Di sisi lain, Renjun merasakan kasih sayang Jeno yang semakin besar padanya, membuatnya merasa beruntung karena telah memutuskan untuk kembali. Mereka sering duduk bersama di malam hari, saling berbagi perasaan dan cerita-cerita lama, menyadari betapa jauh mereka telah melangkah untuk mencapai kebahagiaan ini.

Suatu malam, saat mereka sedang bersantai di kamar, Renjun tiba-tiba meraih tangan Jeno dan meletakkannya di atas perutnya yang mulai terlihat sedikit membesar. Jeno menatap Renjun dengan mata penuh cinta, sambil berbisik pelan, “Terima kasih cintaku, sudah mau berjuang untuk keluarga ini. Aku berjanji, aku akan selalu ada untukmu dan anak-anak kita.”

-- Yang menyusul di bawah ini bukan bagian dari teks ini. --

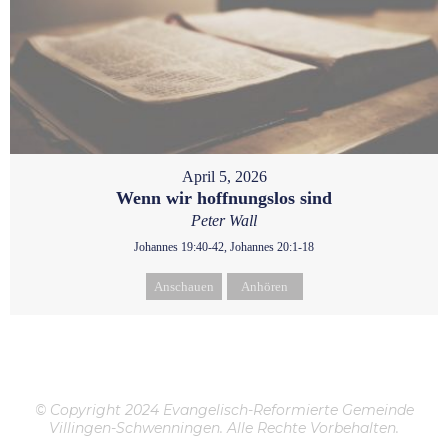
April 5, 2026
Wenn wir hoffnungslos sind
Peter Wall
Johannes 19:40-42, Johannes 20:1-18
Anschauen
Anhören
© Copyright 2024 Evangelisch-Reformierte Gemeinde
Villingen-Schwenningen. Alle Rechte Vorbehalten.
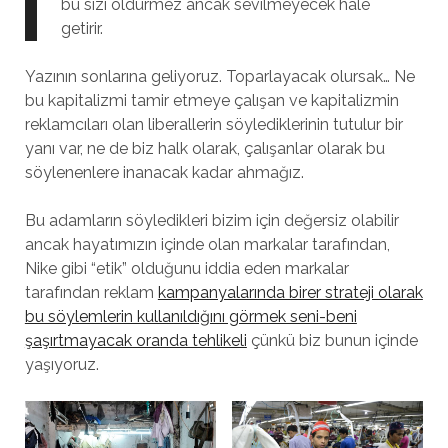
bu sizi öldürmez ancak sevilmeyecek hale
getirir.
Yazının sonlarına geliyoruz. Toparlayacak olursak… Ne
bu kapitalizmi tamir etmeye çalışan ve kapitalizmin
reklamcıları olan liberallerin söylediklerinin tutulur bir
yanı var, ne de biz halk olarak, çalışanlar olarak bu
söylenenlere inanacak kadar ahmağız.
Bu adamların söyledikleri bizim için değersiz olabilir
ancak hayatımızın içinde olan markalar tarafından,
Nike gibi “etik” olduğunu iddia eden markalar
tarafından reklam
kampanyalarında birer strateji olarak
bu söylemlerin kullanıldığını görmek seni-beni
şaşırtmayacak oranda tehlikeli
çünkü biz bunun içinde
yaşıyoruz.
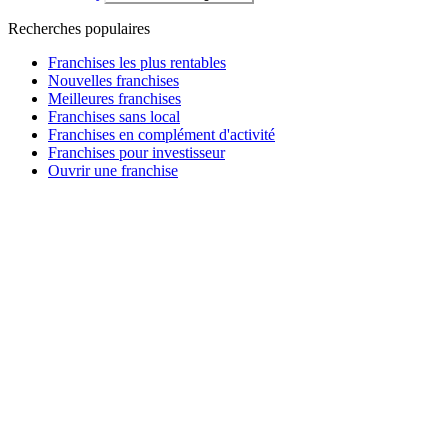
Recherches populaires
Franchises les plus rentables
Nouvelles franchises
Meilleures franchises
Franchises sans local
Franchises en complément d'activité
Franchises pour investisseur
Ouvrir une franchise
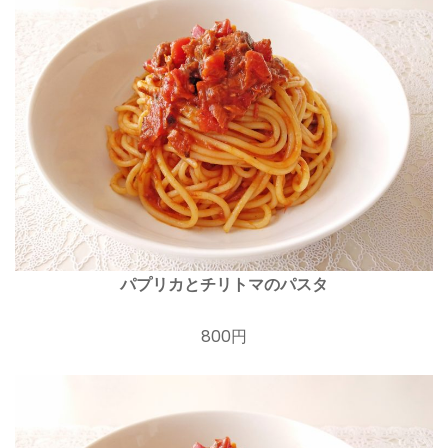
パプリカとチリトマのパスタ
800円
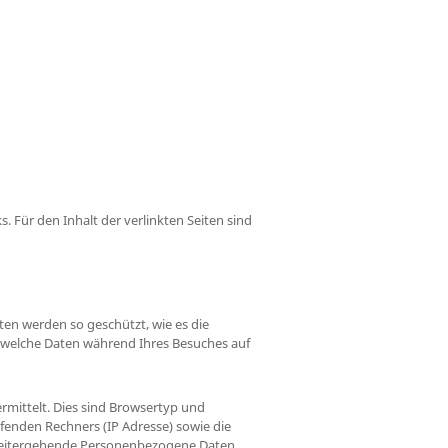
s. Für den Inhalt der verlinkten Seiten sind
ten werden so geschützt, wie es die
, welche Daten während Ihres Besuches auf
ermittelt. Dies sind Browsertyp und
fenden Rechners (IP Adresse) sowie die
. Weitergehende Personenbezogene Daten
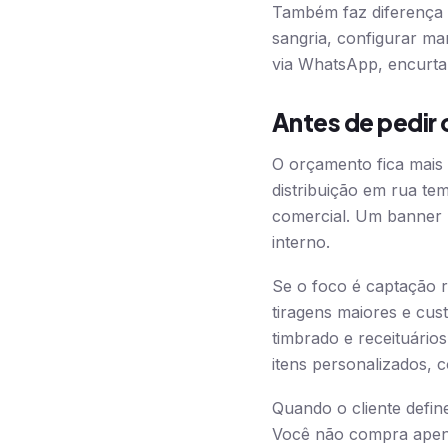
Também faz diferença 
sangria, configurar ma
via WhatsApp, encurta
Antes de pedir 
O orçamento fica mais
distribuição em rua te
comercial. Um banner 
interno.
Se o foco é captação r
tiragens maiores e cust
timbrado e receituário
itens personalizados, 
Quando o cliente define
Você não compra apen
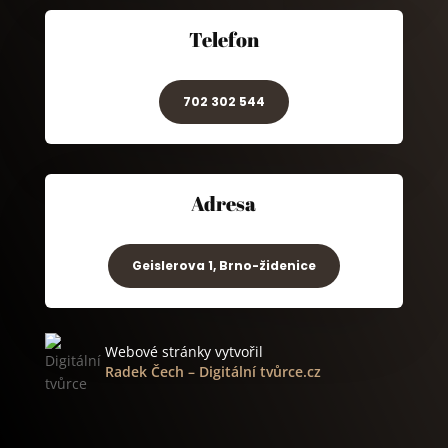
Telefon
702 302 544
Adresa
Geislerova 1, Brno-židenice
Webové stránky vytvořil
Radek Čech
–
Digitální tvůrce.cz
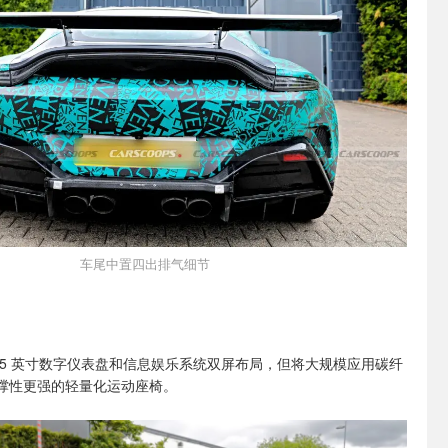
车尾中置四出排气细节
.25 英寸数字仪表盘和信息娱乐系统双屏布局，但将大规模应用碳纤
撑性更强的轻量化运动座椅。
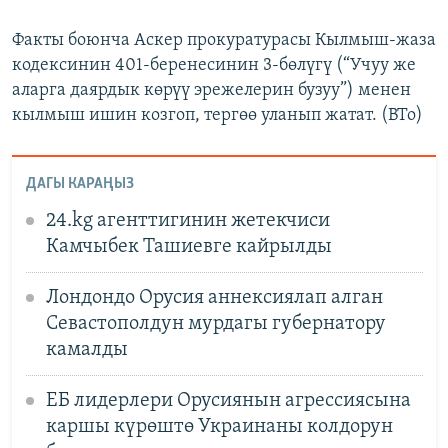
Факты боюнча Аскер прокуратурасы Кылмыш-жаза
кодексинин 401-беренесинин 3-бөлүгү (“Учуу же
аларга даярдык көрүү эрежелерин бузуу”) менен
кылмыш ишин козгоп, тергөө уланып жатат. (BTo)
ДАГЫ КАРАҢЫЗ
24.kg агенттигинин жетекчиси
Камчыбек Ташиевге кайрылды
Лондондо Орусия аннексиялап алган
Севастополдун мурдагы губернатору
камалды
ЕБ лидерлери Орусиянын агрессиясына
каршы күрөштө Украинаны колдорун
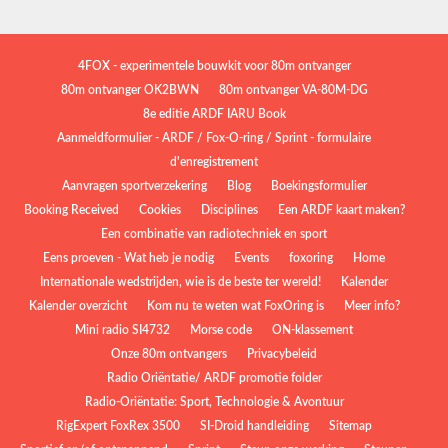
4FOX - experimentele bouwkit voor 80m ontvanger
80m ontvanger OK2BWN
80m ontvanger VA-80M-DG
8e editie ARDF IARU Book
Aanmeldformulier - ARDF / Fox-O-ring / Sprint - formulaire
d'enregistrement
Aanvragen sportverzekering
Blog
Boekingsformulier
Booking Received
Cookies
Disciplines
Een ARDF kaart maken?
Een combinatie van radiotechniek en sport
Eens proeven - Wat heb je nodig
Events
foxoring
Home
Internationale wedstrijden, wie is de beste ter wereld!
Kalender
Kalender overzicht
Kom nu te weten wat FoxOring is
Meer info?
Mini radio SI4732
Morse code
ON-klassement
Onze 80m ontvangers
Privacybeleid
Radio Oriëntatie/ ARDF promotie folder
Radio‑Oriëntatie: Sport, Technologie & Avontuur
RigExpert FoxRex 3500
SI-Droid handleiding
Sitemap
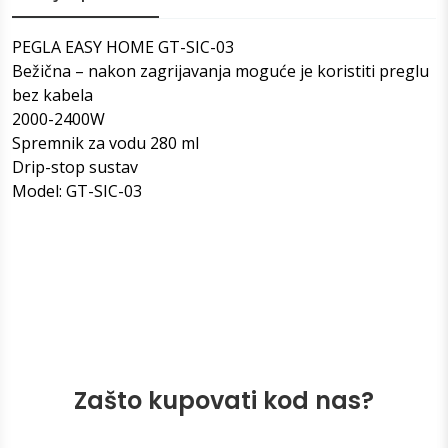
PEGLA EASY HOME GT-SIC-03
Bežična – nakon zagrijavanja moguće je koristiti preglu
bez kabela
2000-2400W
Spremnik za vodu 280 ml
Drip-stop sustav
Model: GT-SIC-03
Zašto kupovati kod nas?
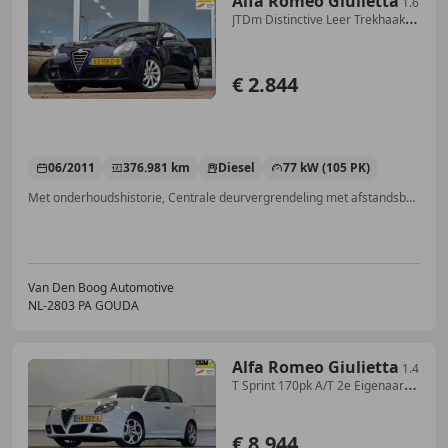
Alfa Romeo Giulietta
1.6
JTDm Distinctive Leer Trekhaak
3e Eigenaar APK
€ 2.844
06/2011
376.981 km
Diesel
77 kW (105 PK)
Met onderhoudshistorie, Centrale deurvergrendeling met afstandsbediening, Lederen stuurwiel, LED verlichting, Lichtmetalen velgen, Startonderbreker, Airbag bestuurder, Cruise control
Van Den Boog Automotive
NL-2803 PA GOUDA
Alfa Romeo Giulietta
1.4
T Sprint 170pk A/T 2e Eigenaar
Trekhaak Navi M
€ 8.944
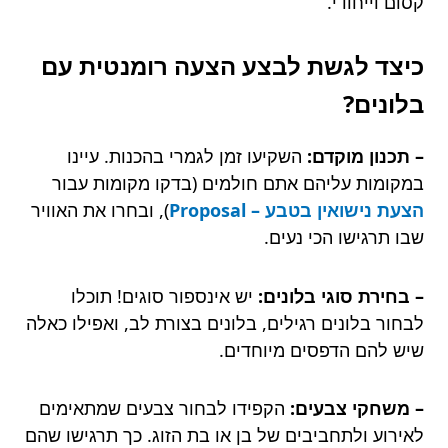
קסום וייחודי.
כיצד לגשת לבצע הצעה רומנטית עם
בלונים?
– תכנון מוקדם:
השקיעו זמן לגמרי בהכנות. עיינו
במקומות עליהם אתם חולמים (בדקו מקומות עבור
הצעת נישואין בטבע – Proposal
), ובחרו את האוויר
שבו תרגישו הכי נעים.
– בחירת סוגי בלונים:
יש אינספור סוגים! תוכלו
לבחור בלונים רגילים, בלונים בצורת לב, ואפילו כאלה
שיש להם הדפסים מיוחדים.
– משחקי צבעים:
הקפידו לבחור צבעים שמתאימים
לאירוע ולתחביבים של בן או בת הזוג. כך תרגישו שהם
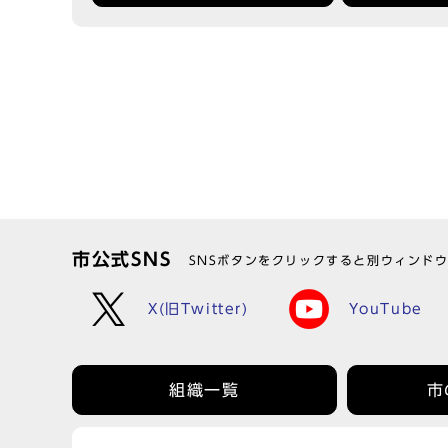
市公式SNS
SNSボタンをクリックすると別ウィンド
X(旧Twitter)
YouTube
組織一覧
市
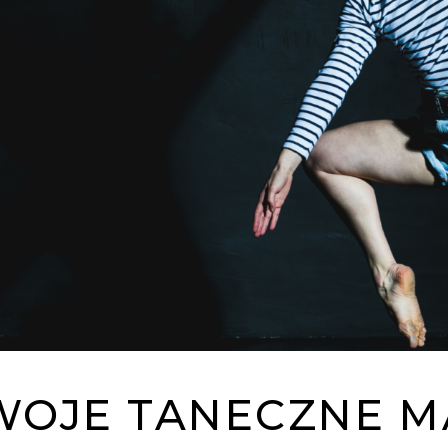
SWOJE TANECZNE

Renjun tersenyum, menahan air mata bahagia yang hampir menetes. Renjun mengusap lembut pipi Jeno, merasa tak ada lagi kebahagiaan yang melebihi momen ini. “Aku juga berterima kasih padamu, Jen, karena telah membawaku kembali. Kita akan selalu bersama, apa pun yang terjadi, Maaf dulu aku sangat egois pergi meninggalkanmu” jawabnya penuh keyakinan.

Mereka berdua saling menatap, merasakan cinta yang mendalam di antara mereka. Mereka tahu bahwa kebahagiaan ini bukanlah akhir, melainkan awal dari perjalanan baru yang akan mereka tempuh bersama sebagai sebuah keluarga. Dengan cinta yang semakin kuat, bersama anak-anak mereka yang menjadi buah hati dari cinta sejati yang tak akan pernah pudar.

Dengan setiap hari yang berlalu, Jeno dan Renjun semakin dekat, baik sebagai pasangan maupun sebagai calon orang tua dari anak mereka yang baru. Rumah mereka bukan hanya sekadar tempat tinggal, tetapi sebuah tempat di mana mereka bisa berbagi tawa, air mata, dan cinta yang mendalam.

Di bawah langit malam yang penuh bintang, Jeno dan Renjun berdiri di balkon, menatap ke arah masa depan mereka. Mereka tahu bahwa selama mereka bersama, mereka bisa menghadapi segala tantangan yang mungkin datang.